Sandman #4
La Saison des Brumes
Neil Gaiman
Si "Sandman" est une pièce maîtresse dans la carrière de Neil Gaiman, c'est aussi un évènement majeur dans l'histoire des comics américains. 75 numéros, sortis entre 89 et 96, ont fait de cette série une des plus vendues après "X-Men". Bien que formaté comme les comics classiques, "Sandman" est à mille lieux de ces histoires de super-héros en collants moulants dont se délectent les teenagers outre-Atlantique. Pour cette raison le succès n'a pas été immédiat, le dogme jusque-là incontournable imposé par la bande dessinée ado n'était plus respecté, la narration et les thèmes développés étaient en effet bien plus matures, et ce n'est d'ailleurs qu'à partir du huitième numéro que la folie "Sandman" a véritablement débuté. Au fil des parutions, Neil Gaiman a remporté avec cette série de nombreux prix dont le prix littéraire World Fantasy Award qui récompensait pour la première fois une bande dessinée.
En ce qui concerne le dessin, si de nombreux auteurs se sont succédés, la qualité est restée globalement très moyenne. Le résultat est même parfois assez laid, et surtout, complètement décalé par rapport aux couvertures réalisées par Dave McKean qui elles sont impressionnantes.

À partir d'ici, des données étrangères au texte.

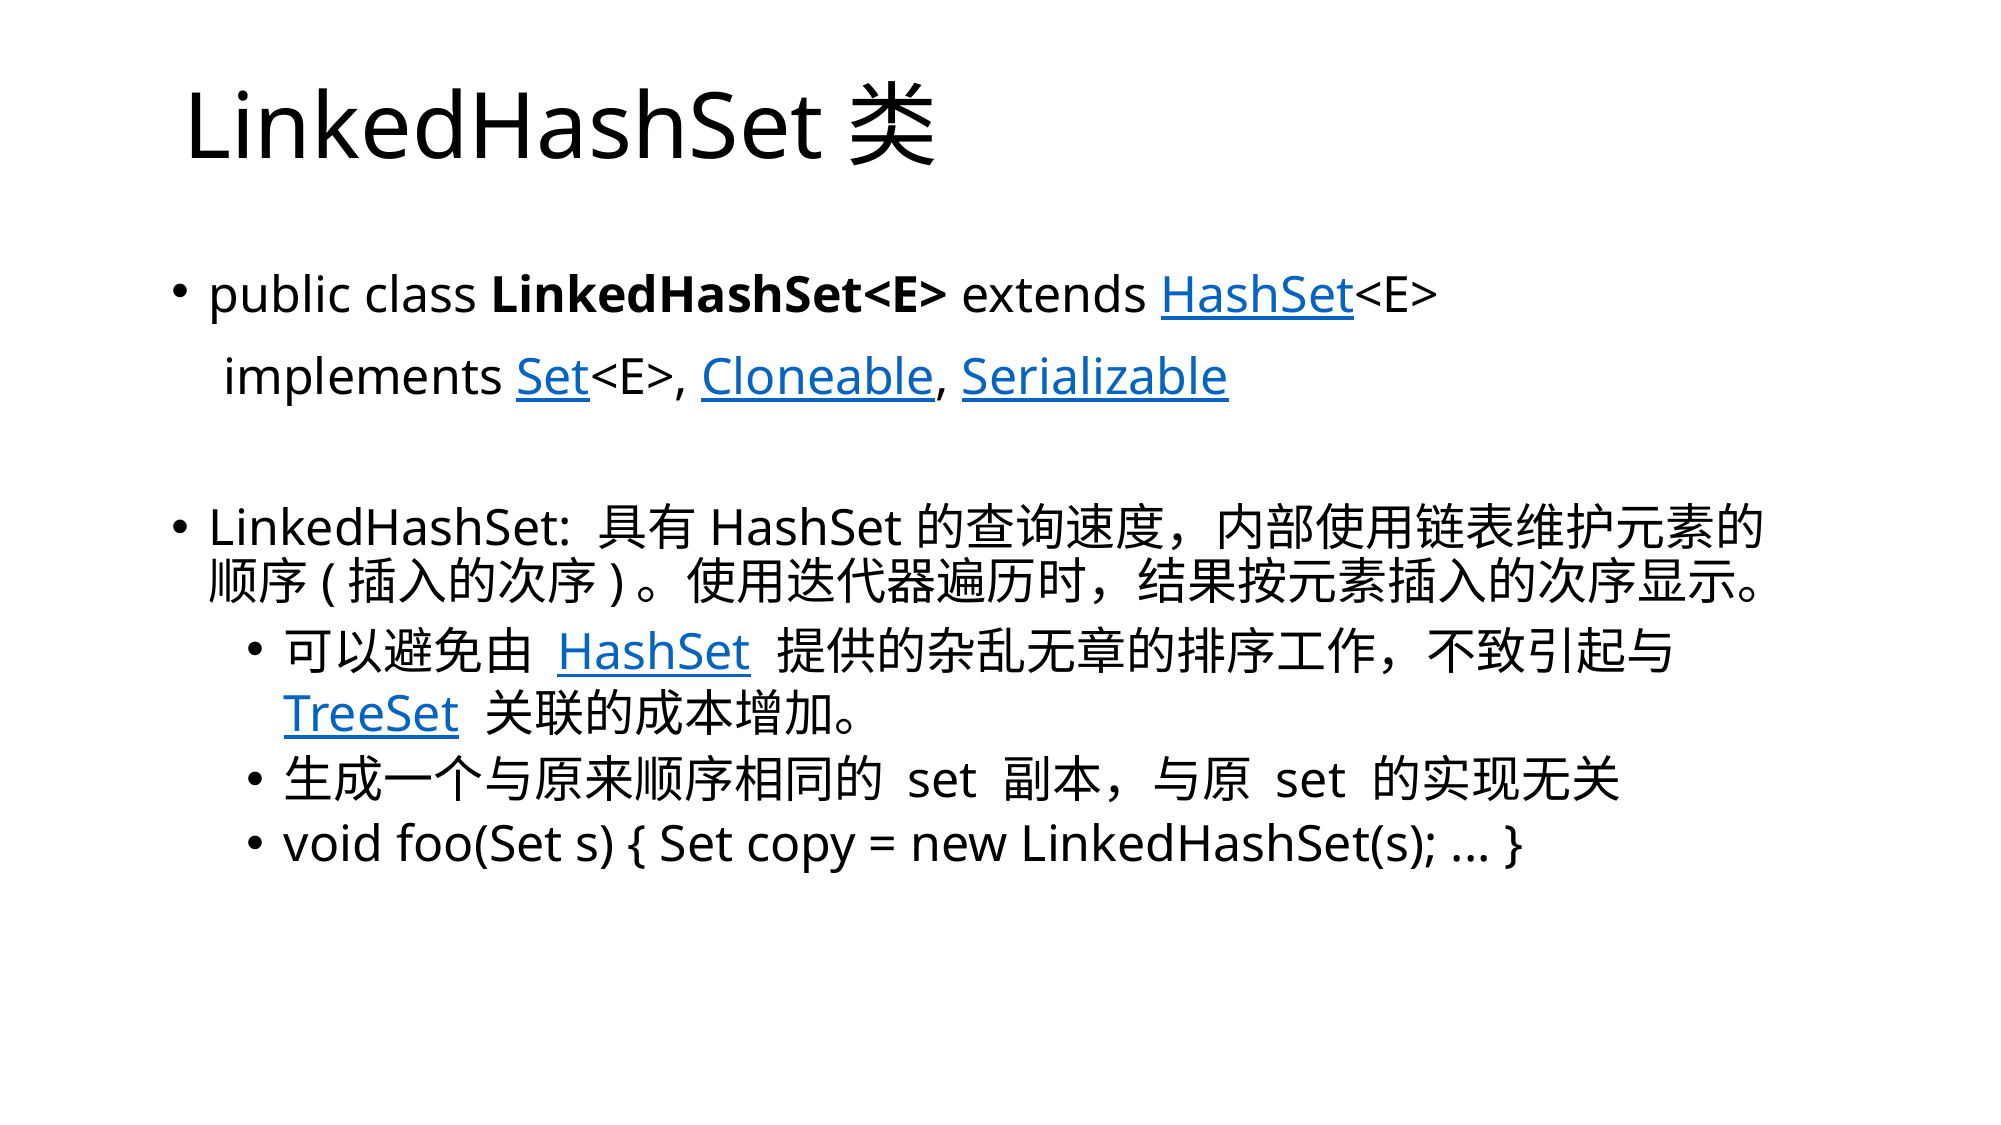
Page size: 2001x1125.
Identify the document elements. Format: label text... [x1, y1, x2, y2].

list public class LinkedHashSet<E> extends HashSet<E> implements Set<E>, Cloneable, Serializable LinkedHashSet: 具有HashSet的查询速度，内部使用链表维护元素的顺序(插入的次序)。使用迭代器遍历时，结果按元素插入的次序显示。 可以避免由 HashSet 提供的杂乱无章的排序工作，不致引起与 TreeSet 关联的成本增加。 生成一个与原来顺序相同的 set 副本，与原 set 的实现无关 void foo(Set s) { Set copy = new LinkedHashSet(s); ... } [156, 255, 1810, 977]
title LinkedHashSet类 [168, 42, 1602, 215]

Mais que l'on vous rassure ! Ce qui pourrait paraître comme rédhibitoire n'est finalement qu'un détail tant c'est l'imaginaire du lecteur qui est mis à contribution. Car l'univers de "Sandman" est très particulier, né de l'imagination géniale de Neil Gaiman qui a su mélanger d'une façon magistrale et extrêmement cohérente onirisme, mythologie et horreur. Un scénario inventif, teinté de poésie et d'humour, mais aussi de désespoir. Dans "La Saison des brumes", Sandman, frêle demi-dieu à l'allure gothico romantique, est poussé par sa famille au cours d'une réunion étonnante à laquelle participent Death, Desire, Despair, Delight, Destiny (la lignée des divinités appelée les Éternels), à libérer des enfers une femme qu'il a lui-même condamnée 10000 ans auparavant. Il va ainsi se retrouver confronté à Lucifer Morningstar. Le face à face entre Sandman, le maître des rêves qui règne sur les songes et les cauchemars, et Lucifer, le seigneur des enfers, aura bien lieu, mais pas comme il l'avait imaginé.
Ceux qui se seront déjà procurés Sandman dans sa version originale auront avec cette traduction l'occasion de se replonger dans cet univers véritablement addictif, les autres n'auront plus aucune raison de l'ignorer et pourront savourer le talent conjugué de Neil Gaiman, conteur de génie à l'imagination étourdissante, et celui de Dave Mc Kean. Curieusement, Delcourt a débuté le travail de traduction de la série avec "La Saison des brumes", le tome 4, qui regroupe les numéros 21 à 28 de "Sandman". Même s'il se lit sans dificulté comme une histoire autonome, cet épisode indépendant est une bonne entrée en matière pour s'imprégner de l'esprit de la série, on regrette qu'elle n'ait pas été logiquement abordée par son commencement. Et même si on ne peut qu'admirer le travail de traduction qui respecte intelligemment la version originale, on regrettera les quelques fautes qui en rythment la lecture. Les 20 Euros qu'il vous faudra débourser peuvent paraître excessifs, mais cette dépense augure de nombreuses heures de lecture et de plaisir. Et une fois l'album refermé, surtout ne soyez pas surpris si vous continuer à rêver de cet univers étonnant.